Pentagon Laying Groundwork for More Dispersed Operations Across the Pacific Region Under US Air Force

Foreign Affairs

Washington: After decades of relying on major military hubs from Hawaii to South Korea, the Pentagon is laying the groundwork for more dispersed operations across the Pacific region.

Brig Gen Mike Zuhlsdorf is a key player in those discussions. He serves as the deputy director for resource integration under the Air Force’s logistics, engineering and force protection branch. As other defence officials negotiate with foreign leaders for access to bare-bones airfields and more established bases overseas, it’s Zuhlsdorf’s team that is figuring out how to turn those sites into valuable Air Force lily pads in a maritime-dominant region for the decades ahead.

He said USAF was not putting in new bases. These are bases and airfields that it has had since World War II, where it was able to hopscotch across the Pacific to ultimately get close enough to Japan.

As Zuhlsdorf said “we’re talking about renovating, rejuvenating and rehabilitating. We will make sure the pavement is still viable, trim back the vegetation where the jungle has encroached on the runway, and set up the basic essentials that we need in the event that we need to flush aircraft from a hub into these spokes, keep them safe and then turn them.”

He said USAF was working with allies and partners and Pacific Air Forces has identified airfields that “we want to invest in, and they’re going to work with the Philippines and Australia to do that. We are teaming with them on some projects that will allow us to get fuel out there, some munitions capability and other long-range transport aircraft that would come in and be able to resupply.’’

“We are working with other allies and partners in the area to secure that very critical access, overflight and basing,” Zuhlsdorf said.
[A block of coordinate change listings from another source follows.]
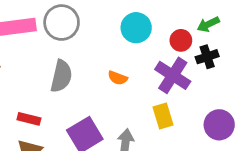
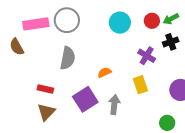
red circle: (181, 40) -> (152, 21), moved
purple cross: (173, 75) -> (147, 56), size x0.7
orange semicircle: (118, 78) -> (104, 72), moved, turned 136

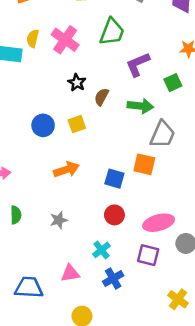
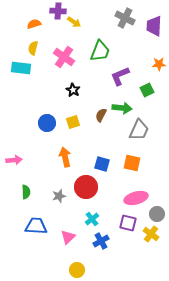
yellow semicircle: (33, 38) -> (33, 48), moved
brown semicircle: (101, 97) -> (101, 115), moved
orange square: (144, 164) -> (132, 163), moved
orange arrow: (66, 169) -> (65, 157), turned -84
red circle: (114, 215) -> (86, 187), moved, size x1.5
pink triangle: (70, 273) -> (68, 237), turned -35
blue trapezoid: (29, 288) -> (36, 226), moved
yellow cross: (178, 299) -> (151, 234), moved

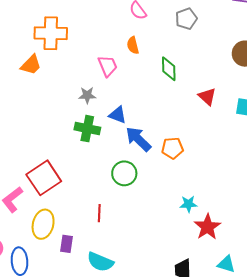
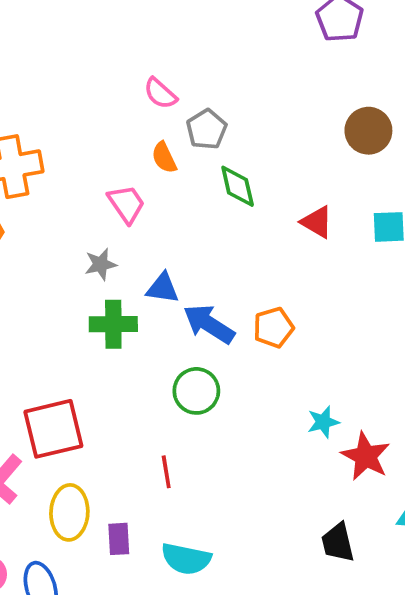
gray pentagon: (186, 19) -> (207, 129), moved
red square: (44, 178) -> (53, 429), turned 32

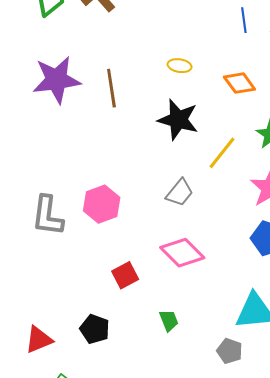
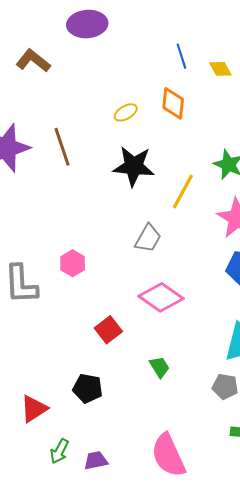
yellow ellipse: (180, 66) -> (126, 112), turned -30
orange diamond: (239, 83) -> (173, 103), moved, turned 52
pink hexagon: (102, 204) -> (73, 263), size x0.7

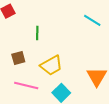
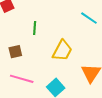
yellow trapezoid: (51, 65) -> (62, 51), moved, turned -35

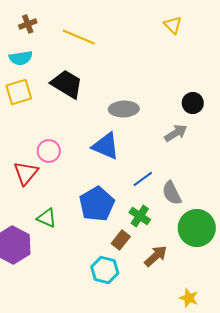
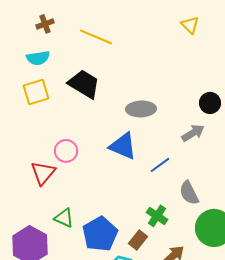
blue line: (143, 179) -> (160, 165), moved
blue pentagon: (97, 204) -> (100, 234), moved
He said that none of those who wear uniform are looking for war. “Our job is to be prudent with taxpayer dollars, and what the American people want from us is to plan,” he said.

According to Zuhlsdorf, one of the big problems is not having a budget. “When you think about procurement lines that we need to stand up and invest in, we absolutely need Congress’ help in getting a budget passed so we can get the capabilities that we know we need.”

Zuhlsdorf said that “we’re breaking down barriers where we can to make sure that we’ve got the necessary capability and that everybody understands what that is.”

“The threat that’s been posed to us over the last three or four years from the People’s Republic of China has galvanized a lot of allies and partners of US Indo-Pacific Command. There’s an impetus for us to work even closer together moving forward,” he said.